[GIVEN INFORMATION Boundary: Start]

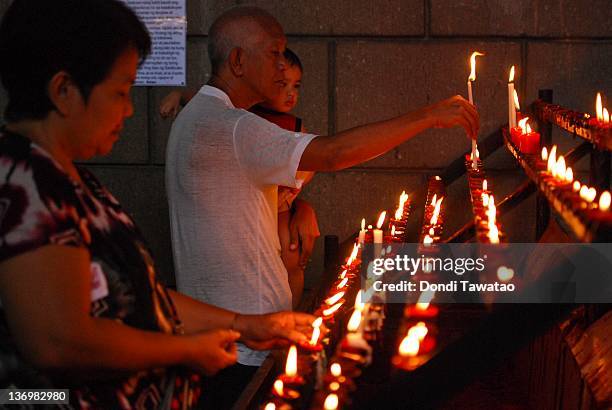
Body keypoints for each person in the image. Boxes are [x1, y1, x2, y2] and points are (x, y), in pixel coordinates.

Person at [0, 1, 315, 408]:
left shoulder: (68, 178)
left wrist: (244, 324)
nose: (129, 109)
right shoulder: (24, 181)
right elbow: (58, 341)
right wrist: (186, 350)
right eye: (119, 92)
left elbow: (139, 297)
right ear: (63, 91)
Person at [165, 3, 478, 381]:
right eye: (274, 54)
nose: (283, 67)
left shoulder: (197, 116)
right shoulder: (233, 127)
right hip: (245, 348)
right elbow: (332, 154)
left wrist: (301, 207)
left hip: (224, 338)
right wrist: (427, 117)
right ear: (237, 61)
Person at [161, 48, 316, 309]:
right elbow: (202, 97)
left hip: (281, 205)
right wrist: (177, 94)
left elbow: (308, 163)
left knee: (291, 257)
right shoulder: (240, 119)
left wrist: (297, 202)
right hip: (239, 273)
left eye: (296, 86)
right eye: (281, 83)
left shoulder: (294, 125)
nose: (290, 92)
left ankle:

[GIVEN INFORMATION Boundary: End]

> _PROBLEM REQUIREMENTS_: In the copy, include every entry above exactly and leave out each picture.

> _SOLUTION FOR THIS TASK_:
Body keypoints for each person in the image. Boxes are [x1, y1, x2, y2] and points are (x, y), in pixel coordinates.

Person at [0, 1, 315, 408]:
left shoulder: (68, 178)
left wrist: (244, 324)
nose: (129, 109)
right shoulder: (24, 181)
right elbow: (58, 341)
right wrist: (186, 350)
right eye: (119, 92)
left elbow: (139, 297)
right ear: (63, 91)
Person at [165, 3, 478, 381]:
right eye: (274, 54)
nose: (283, 67)
left shoulder: (197, 116)
right shoulder: (233, 127)
right hip: (245, 348)
right elbow: (332, 154)
left wrist: (301, 207)
left hip: (224, 338)
right wrist: (427, 117)
right ear: (237, 61)
Person at [161, 48, 316, 309]:
right elbow: (202, 97)
left hip: (281, 205)
right wrist: (177, 94)
left elbow: (308, 163)
left knee: (291, 257)
right shoulder: (240, 119)
left wrist: (297, 202)
right hip: (239, 273)
left eye: (296, 86)
right eye: (281, 83)
left shoulder: (294, 125)
nose: (290, 92)
left ankle:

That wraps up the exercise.